Please note that I haven't renamed the artist property/field "artist_id", I'm perfectly conscious it is an id (integer) but for the sake of simplicity I'll stick to the naming used in the doc. If the naming is important and I have to use the form <table>_id, please tell me.

Of course this would most probably work, but:

the code in the doc is radically different, it only does one save() operation to save both records, and it uses a whole object to link records (not just an id property)
I don't see any magic here (see "Magic properties can be used to store a records and its related properties")

I'm not sure what to think...

Oleg · Answer 8 · 2014-05-26T03:37:15-07:00

Code in the docs are right.

Authors of docs are suppose that user know database and relations.

Usualy you can create relations as Albums.artists_id -> Artists.id , where Albums.artists_id is INTEGER and Artists.id is INTEGER. When you need, you can tie in Albums and Artists as complex Object.

An exemplary sequence of operations :

you request album,
then request artist with id albums.artists_id equal
you insert object Artists to Album object as a new property artist ( $album->artist = $artist )

Then you get object Album, which have property artists as object.

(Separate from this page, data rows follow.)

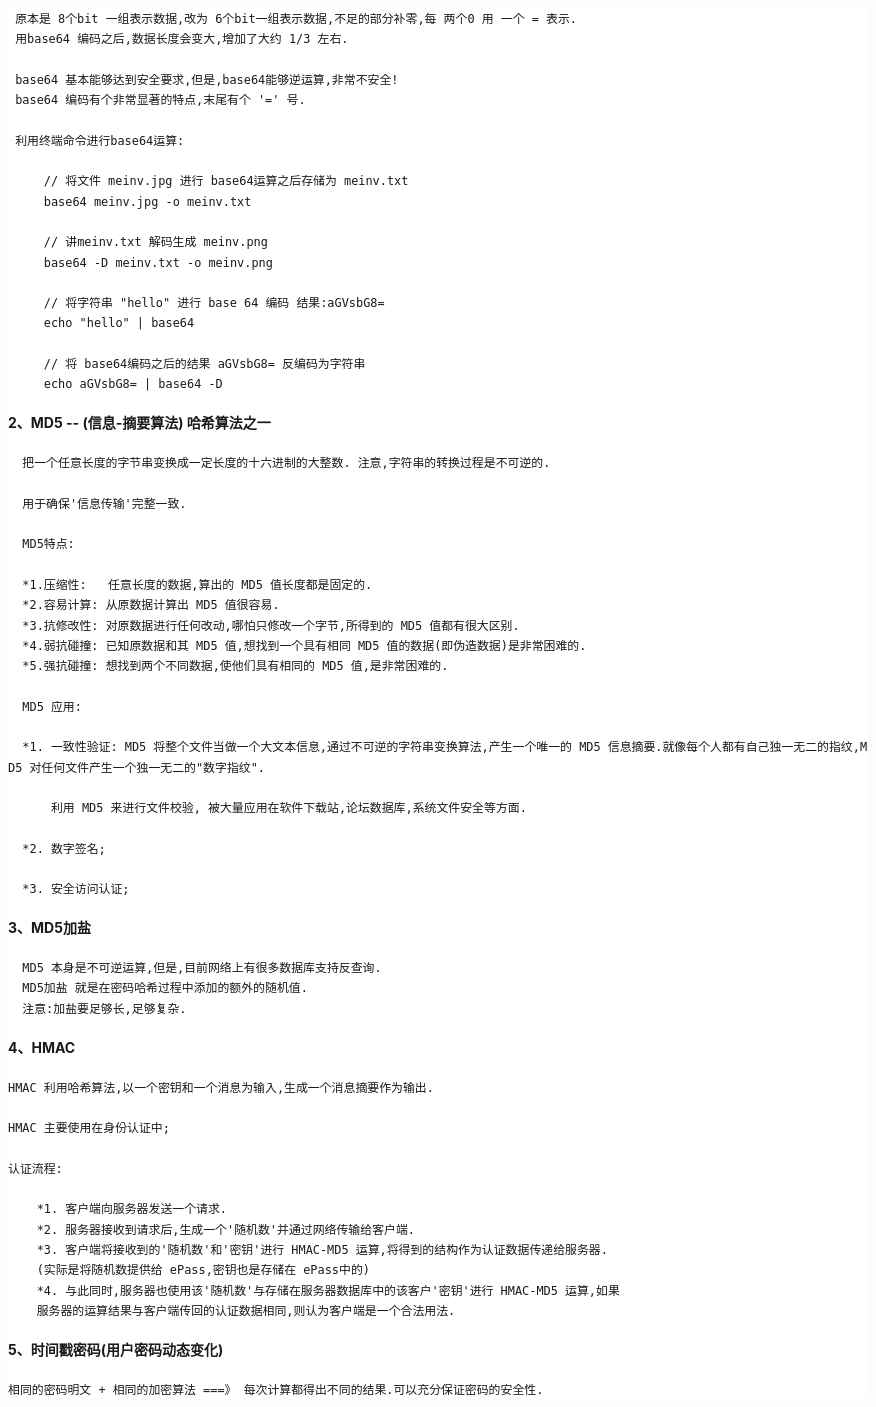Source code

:      原本是 8个bit 一组表示数据,改为 6个bit一组表示数据,不足的部分补零,每 两个0 用 一个 = 表示.
     用base64 编码之后,数据长度会变大,增加了大约 1/3 左右.
     
     base64 基本能够达到安全要求,但是,base64能够逆运算,非常不安全!
     base64 编码有个非常显著的特点,末尾有个 '=' 号.
     
     利用终端命令进行base64运算:
     
         // 将文件 meinv.jpg 进行 base64运算之后存储为 meinv.txt
         base64 meinv.jpg -o meinv.txt
     
         // 讲meinv.txt 解码生成 meinv.png
         base64 -D meinv.txt -o meinv.png
     
         // 将字符串 "hello" 进行 base 64 编码 结果:aGVsbG8=
         echo "hello" | base64
     
         // 将 base64编码之后的结果 aGVsbG8= 反编码为字符串
         echo aGVsbG8= | base64 -D
#### 2、MD5 -- (信息-摘要算法) 哈希算法之一
	  把一个任意长度的字节串变换成一定长度的十六进制的大整数. 注意,字符串的转换过程是不可逆的.
	
	  用于确保'信息传输'完整一致.
	
	  MD5特点:
	  
	  *1.压缩性:   任意长度的数据,算出的 MD5 值长度都是固定的.
	  *2.容易计算: 从原数据计算出 MD5 值很容易.
	  *3.抗修改性: 对原数据进行任何改动,哪怕只修改一个字节,所得到的 MD5 值都有很大区别.
	  *4.弱抗碰撞: 已知原数据和其 MD5 值,想找到一个具有相同 MD5 值的数据(即伪造数据)是非常困难的.
	  *5.强抗碰撞: 想找到两个不同数据,使他们具有相同的 MD5 值,是非常困难的.
	  
	  MD5 应用:
	  
	  *1. 一致性验证: MD5 将整个文件当做一个大文本信息,通过不可逆的字符串变换算法,产生一个唯一的 MD5 信息摘要.就像每个人都有自己独一无二的指纹,MD5 对任何文件产生一个独一无二的"数字指纹".
	  
	      利用 MD5 来进行文件校验, 被大量应用在软件下载站,论坛数据库,系统文件安全等方面.
	  
	  *2. 数字签名;
	  
	  *3. 安全访问认证;
#### 3、MD5加盐
	  MD5 本身是不可逆运算,但是,目前网络上有很多数据库支持反查询.
	  MD5加盐 就是在密码哈希过程中添加的额外的随机值.
	  注意:加盐要足够长,足够复杂.
#### 4、HMAC
    HMAC 利用哈希算法,以一个密钥和一个消息为输入,生成一个消息摘要作为输出.
    
    HMAC 主要使用在身份认证中;
    
    认证流程:
    
        *1. 客户端向服务器发送一个请求.
        *2. 服务器接收到请求后,生成一个'随机数'并通过网络传输给客户端.
        *3. 客户端将接收到的'随机数'和'密钥'进行 HMAC-MD5 运算,将得到的结构作为认证数据传递给服务器.
        (实际是将随机数提供给 ePass,密钥也是存储在 ePass中的)
        *4. 与此同时,服务器也使用该'随机数'与存储在服务器数据库中的该客户'密钥'进行 HMAC-MD5 运算,如果
        服务器的运算结果与客户端传回的认证数据相同,则认为客户端是一个合法用法.
#### 5、时间戳密码(用户密码动态变化)
    相同的密码明文 + 相同的加密算法 ===》 每次计算都得出不同的结果.可以充分保证密码的安全性.
    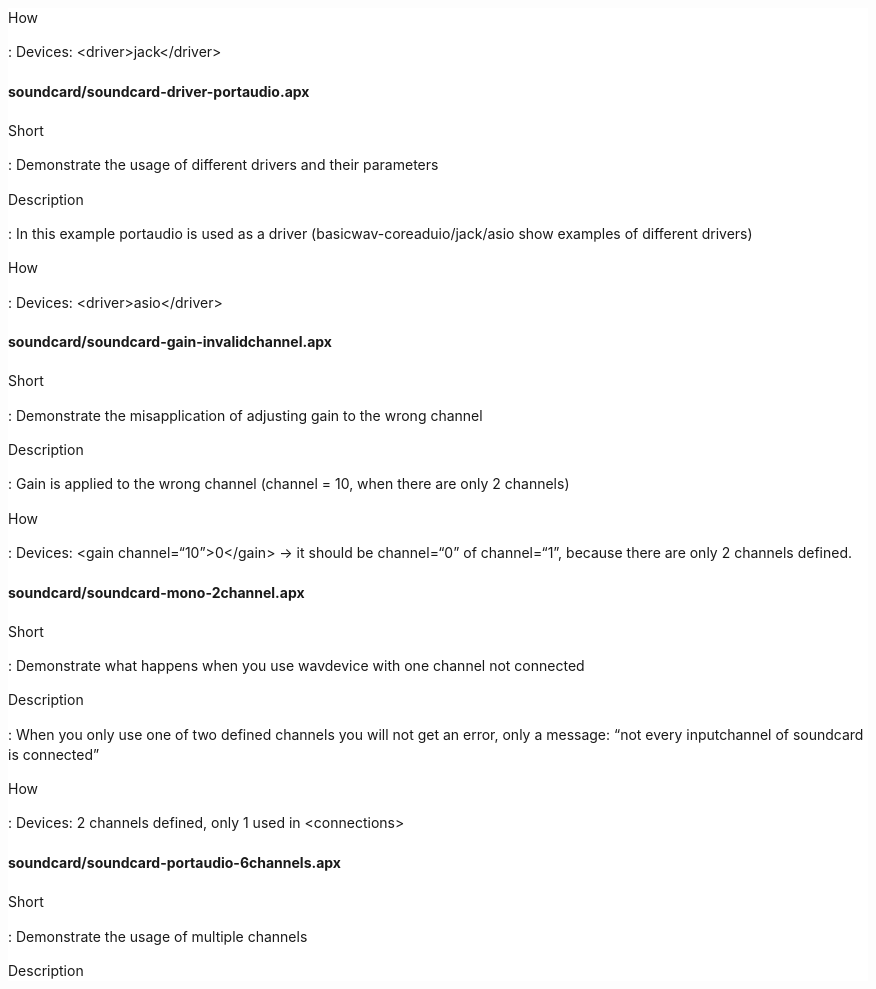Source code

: How

:   Devices: &lt;driver&gt;jack&lt;/driver&gt;

#### soundcard/soundcard-driver-portaudio.apx

Short

:   Demonstrate the usage of different drivers and their parameters

Description

:   In this example portaudio is used as a driver
    (basicwav-coreaduio/jack/asio show examples of different drivers)

How

:   Devices: &lt;driver&gt;asio&lt;/driver&gt;

#### soundcard/soundcard-gain-invalidchannel.apx

Short

:   Demonstrate the misapplication of adjusting gain to the wrong
    channel

Description

:   Gain is applied to the wrong channel (channel = 10, when there are
    only 2 channels)

How

:   Devices: &lt;gain channel=“10”&gt;0&lt;/gain&gt; -&gt; it should be
    channel=“0” of channel=“1”, because there are only 2
    channels defined.

#### soundcard/soundcard-mono-2channel.apx

Short

:   Demonstrate what happens when you use wavdevice with one channel not
    connected

Description

:   When you only use one of two defined channels you will not get an
    error, only a message: “not every inputchannel of soundcard is
    connected”

How

:   Devices: 2 channels defined, only 1 used in &lt;connections&gt;

#### soundcard/soundcard-portaudio-6channels.apx

Short

:   Demonstrate the usage of multiple channels

Description

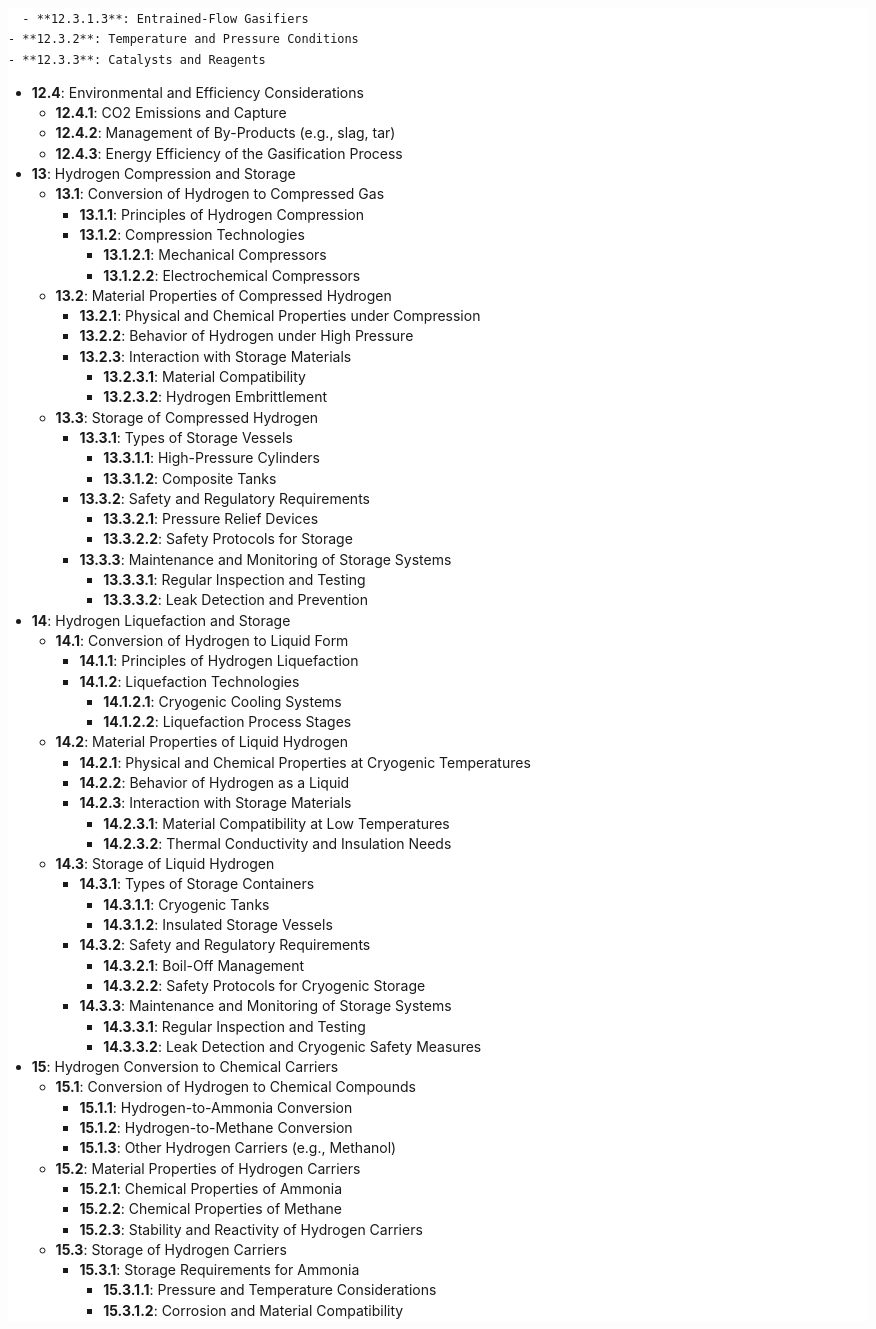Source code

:       - **12.3.1.3**: Entrained-Flow Gasifiers
    - **12.3.2**: Temperature and Pressure Conditions
    - **12.3.3**: Catalysts and Reagents
  - **12.4**: Environmental and Efficiency Considerations
    - **12.4.1**: CO2 Emissions and Capture
    - **12.4.2**: Management of By-Products (e.g., slag, tar)
    - **12.4.3**: Energy Efficiency of the Gasification Process
- **13**: Hydrogen Compression and Storage
  - **13.1**: Conversion of Hydrogen to Compressed Gas
    - **13.1.1**: Principles of Hydrogen Compression
    - **13.1.2**: Compression Technologies
      - **13.1.2.1**: Mechanical Compressors
      - **13.1.2.2**: Electrochemical Compressors
  - **13.2**: Material Properties of Compressed Hydrogen
    - **13.2.1**: Physical and Chemical Properties under Compression
    - **13.2.2**: Behavior of Hydrogen under High Pressure
    - **13.2.3**: Interaction with Storage Materials
      - **13.2.3.1**: Material Compatibility
      - **13.2.3.2**: Hydrogen Embrittlement
  - **13.3**: Storage of Compressed Hydrogen
    - **13.3.1**: Types of Storage Vessels
      - **13.3.1.1**: High-Pressure Cylinders
      - **13.3.1.2**: Composite Tanks
    - **13.3.2**: Safety and Regulatory Requirements
      - **13.3.2.1**: Pressure Relief Devices
      - **13.3.2.2**: Safety Protocols for Storage
    - **13.3.3**: Maintenance and Monitoring of Storage Systems
      - **13.3.3.1**: Regular Inspection and Testing
      - **13.3.3.2**: Leak Detection and Prevention
- **14**: Hydrogen Liquefaction and Storage
  - **14.1**: Conversion of Hydrogen to Liquid Form
    - **14.1.1**: Principles of Hydrogen Liquefaction
    - **14.1.2**: Liquefaction Technologies
      - **14.1.2.1**: Cryogenic Cooling Systems
      - **14.1.2.2**: Liquefaction Process Stages
  - **14.2**: Material Properties of Liquid Hydrogen
    - **14.2.1**: Physical and Chemical Properties at Cryogenic Temperatures
    - **14.2.2**: Behavior of Hydrogen as a Liquid
    - **14.2.3**: Interaction with Storage Materials
      - **14.2.3.1**: Material Compatibility at Low Temperatures
      - **14.2.3.2**: Thermal Conductivity and Insulation Needs
  - **14.3**: Storage of Liquid Hydrogen
    - **14.3.1**: Types of Storage Containers
      - **14.3.1.1**: Cryogenic Tanks
      - **14.3.1.2**: Insulated Storage Vessels
    - **14.3.2**: Safety and Regulatory Requirements
      - **14.3.2.1**: Boil-Off Management
      - **14.3.2.2**: Safety Protocols for Cryogenic Storage
    - **14.3.3**: Maintenance and Monitoring of Storage Systems
      - **14.3.3.1**: Regular Inspection and Testing
      - **14.3.3.2**: Leak Detection and Cryogenic Safety Measures
- **15**: Hydrogen Conversion to Chemical Carriers
  - **15.1**: Conversion of Hydrogen to Chemical Compounds
    - **15.1.1**: Hydrogen-to-Ammonia Conversion
    - **15.1.2**: Hydrogen-to-Methane Conversion
    - **15.1.3**: Other Hydrogen Carriers (e.g., Methanol)
  - **15.2**: Material Properties of Hydrogen Carriers
    - **15.2.1**: Chemical Properties of Ammonia
    - **15.2.2**: Chemical Properties of Methane
    - **15.2.3**: Stability and Reactivity of Hydrogen Carriers
  - **15.3**: Storage of Hydrogen Carriers
    - **15.3.1**: Storage Requirements for Ammonia
      - **15.3.1.1**: Pressure and Temperature Considerations
      - **15.3.1.2**: Corrosion and Material Compatibility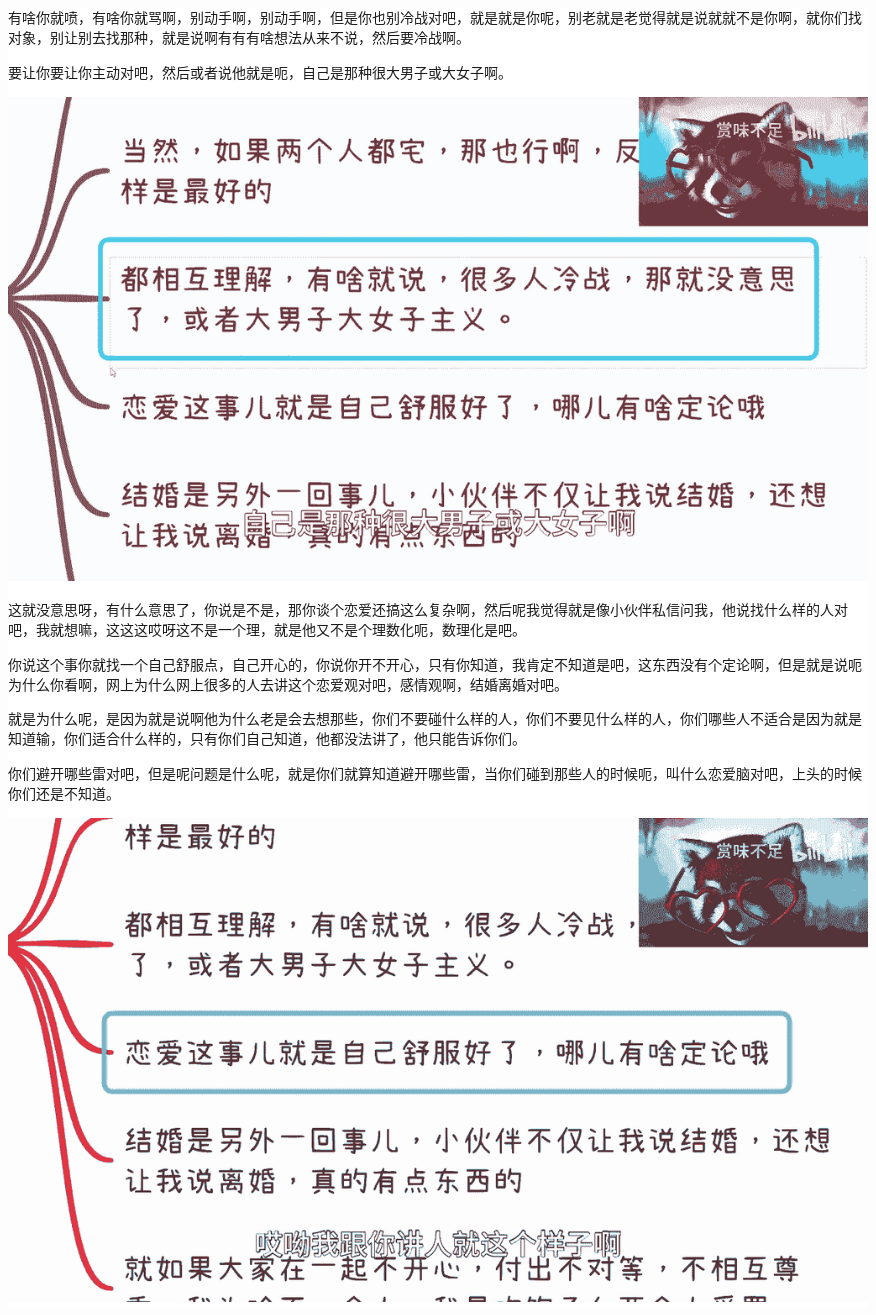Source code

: 有啥你就喷，有啥你就骂啊，别动手啊，别动手啊，但是你也别冷战对吧，就是就是你呢，别老就是老觉得就是说就就不是你啊，就你们找对象，别让别去找那种，就是说啊有有有啥想法从来不说，然后要冷战啊。

要让你要让你主动对吧，然后或者说他就是呃，自己是那种很大男子或大女子啊。

![](img/3ff32feb068c436bc260fe1369bc514e_47.png)

这就没意思呀，有什么意思了，你说是不是，那你谈个恋爱还搞这么复杂啊，然后呢我觉得就是像小伙伴私信问我，他说找什么样的人对吧，我就想嘛，这这这哎呀这不是一个理，就是他又不是个理数化呃，数理化是吧。

你说这个事你就找一个自己舒服点，自己开心的，你说你开不开心，只有你知道，我肯定不知道是吧，这东西没有个定论啊，但是就是说呃为什么你看啊，网上为什么网上很多的人去讲这个恋爱观对吧，感情观啊，结婚离婚对吧。

就是为什么呢，是因为就是说啊他为什么老是会去想那些，你们不要碰什么样的人，你们不要见什么样的人，你们哪些人不适合是因为就是知道输，你们适合什么样的，只有你们自己知道，他都没法讲了，他只能告诉你们。

你们避开哪些雷对吧，但是呢问题是什么呢，就是你们就算知道避开哪些雷，当你们碰到那些人的时候呃，叫什么恋爱脑对吧，上头的时候你们还是不知道。



![](img/3ff32feb068c436bc260fe1369bc514e_49.png)
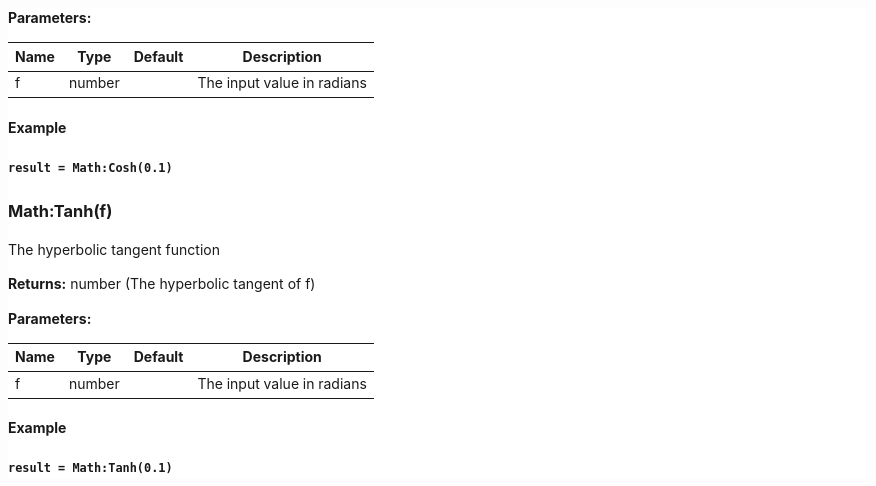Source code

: 
**Parameters:**

<table data-full-width="false">
<thead><tr><th>Name</th><th>Type</th><th>Default</th><th>Description</th></tr></thead>
<tbody><tr><td>f</td><td>number</td><td></td><td>The input value in radians</td></tr></tbody></table>




#### Example

<pre class="language-lua"><code class="lang-lua"><strong>result = Math:Cosh(0.1)</strong></code></pre>




### Math:Tanh(f)

The hyperbolic tangent function

**Returns:** number  (The hyperbolic tangent of f)


**Parameters:**

<table data-full-width="false">
<thead><tr><th>Name</th><th>Type</th><th>Default</th><th>Description</th></tr></thead>
<tbody><tr><td>f</td><td>number</td><td></td><td>The input value in radians</td></tr></tbody></table>




#### Example

<pre class="language-lua"><code class="lang-lua"><strong>result = Math:Tanh(0.1)</strong></code></pre>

And you can get, for example :

album->artist->name

P.S. Magic property - is a big name, of course. In fact - this is a common operation in PHP.

Your main mystake is wrong relations between tables in dabase. Artist must have relation to Album via id, not object.

kofkof01 · Answer 9 · 2014-05-26T04:37:21-07:00

Oleg, sorry but I am not convinced at all. Don't take it personally though, you've dedicated a good deal of your time answering my doubts and I thank you so much for that. But I still don't see why the doc authors would have created this section about something which is not in any way a Phalcon feature ; I can't think of a reason why they would mention a "magic" operation where there is nothing more than plain, dead common, variable assignments ; or why they speak about "Saving the album and the artist at the same time" if in reality you simply can't save them at the same time ; or why they would provide two code examples that just don't work...

If a phalcon dev stops by, I'd appreciate a confirmation of all of this, but meanwhile I'll go back to developping without taking this (hypothetic) feature into account. Thank you again for your time, Oleg!

kofkof01 · Answer 10 · 2014-05-28T02:24:15-07:00

Renskii, you are completely right!

I understand now that the Album model does NOT have any "artist" property and so $album->artist is a magic property, meaning that through PHP's magic methods, it gets to either a relationship with an "Artist" model or one aliased with this name.

Thanks, case closed!

amin-ajami · Answer 11 · 2014-07-16T12:55:49-07:00

you change artist column to artist_id like this :

CREATE TABLE Albums (
  id INT UNSIGNED NOT NULL AUTO_INCREMENT,
  name VARCHAR(45) NOT NULL,
  artist INT UNSIGNED NOT NULL,
  year YEAR NULL,
  PRIMARY KEY (id),
  CONSTRAINT fk_Albums_Artists
    FOREIGN KEY (artist_id)
    REFERENCES Artists (id)
);